To get around that, I created the Grade column as a calculation, using the formula SUBSTRING(G FROM 19 FOR 1), which means “take Column G (the one titled Assessment Grade/Administration) and starting at position 19, grab 1 character.”  Because all of the assessments are named according to the same convention, that position would be the grade value (K, 1, 2, etc.).

Then, I created a second calculation column for Academic Year.  That formula was SUBSTRING (G FROM 1 FOR 4), so taking the first four characters of that same column, resulting in values of 2014, 2015, and 2016.

I wasn’t done yet, because those don’t really represent the academic year the way we need it to.  Those values are the start of the school year, when I want the end.  In comes the translation feature in the advanced menu.

I added translations for all three values, making 2014 = 2015, 2015 = 2016, and 2016 = 2017 so that at the very least, when I download the data, it’ll look right and I can do additional manipulation after that.

So when I saw the blank in Grade and 201 in Academic Year, there was something goofy going on with my calculated fields and translation.

Then I looked to the right and saw that they all shared the same assessment source.  2015-16 F&P Grade 1 Spring.  I stared at it for a moment.  Every other assessment grabbed those substring values correctly except for this one.

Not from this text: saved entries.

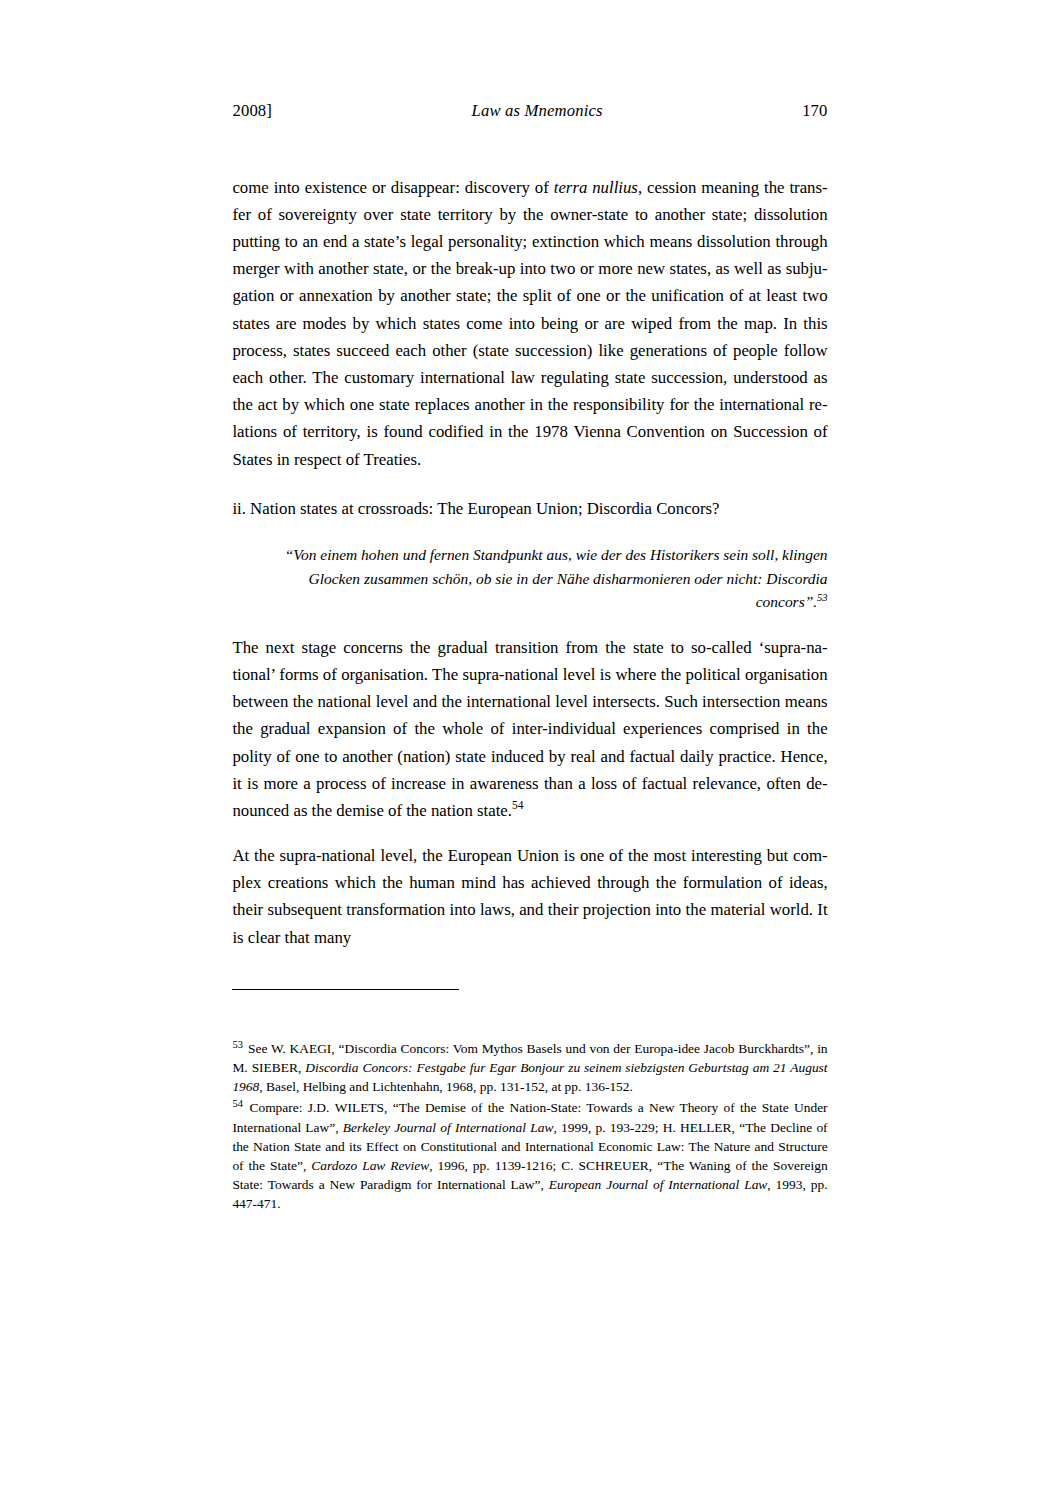2008] Law as Mnemonics 170
come into existence or disappear: discovery of terra nullius, cession meaning the transfer of sovereignty over state territory by the owner-state to another state; dissolution putting to an end a state’s legal personality; extinction which means dissolution through merger with another state, or the break-up into two or more new states, as well as subjugation or annexation by another state; the split of one or the unification of at least two states are modes by which states come into being or are wiped from the map. In this process, states succeed each other (state succession) like generations of people follow each other. The customary international law regulating state succession, understood as the act by which one state replaces another in the responsibility for the international relations of territory, is found codified in the 1978 Vienna Convention on Succession of States in respect of Treaties.
ii. Nation states at crossroads: The European Union; Discordia Concors?
“Von einem hohen und fernen Standpunkt aus, wie der des Historikers sein soll, klingen Glocken zusammen schön, ob sie in der Nähe disharmonieren oder nicht: Discordia concors”.53
The next stage concerns the gradual transition from the state to so-called ‘supra-national’ forms of organisation. The supra-national level is where the political organisation between the national level and the international level intersects. Such intersection means the gradual expansion of the whole of inter-individual experiences comprised in the polity of one to another (nation) state induced by real and factual daily practice. Hence, it is more a process of increase in awareness than a loss of factual relevance, often denounced as the demise of the nation state.54
At the supra-national level, the European Union is one of the most interesting but complex creations which the human mind has achieved through the formulation of ideas, their subsequent transformation into laws, and their projection into the material world. It is clear that many
53 See W. KAEGI, “Discordia Concors: Vom Mythos Basels und von der Europa-idee Jacob Burckhardts”, in M. SIEBER, Discordia Concors: Festgabe fur Egar Bonjour zu seinem siebzigsten Geburtstag am 21 August 1968, Basel, Helbing and Lichtenhahn, 1968, pp. 131-152, at pp. 136-152.
54 Compare: J.D. WILETS, “The Demise of the Nation-State: Towards a New Theory of the State Under International Law”, Berkeley Journal of International Law, 1999, p. 193-229; H. HELLER, “The Decline of the Nation State and its Effect on Constitutional and International Economic Law: The Nature and Structure of the State”, Cardozo Law Review, 1996, pp. 1139-1216; C. SCHREUER, “The Waning of the Sovereign State: Towards a New Paradigm for International Law”, European Journal of International Law, 1993, pp. 447-471.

Which meant that, since the substring calculation for academic year was supposed to grab the first four characters, and the grade field grab the 19th character, but I was only getting the first three of the year and a blank for grade…..

Was there a space in the name of this particular assessment that I can’t see right off the bat?

I went into that assessment and opened up the information window for it, and lo and behold….

The calculations and translations were working correctly.  The calculation for the year was grabbing the first four characters, as designed.  The problem is that the source had an extra character where it shouldn’t have been.  Which caused the 19th character to be the space before the 1.

And since I didn’t build a translation rule for values of ” 201,” it didn’t translate anything for me.

Take out the space, go back to my custom report and…


So even though we don’t want bad data, bad data can still tell a story.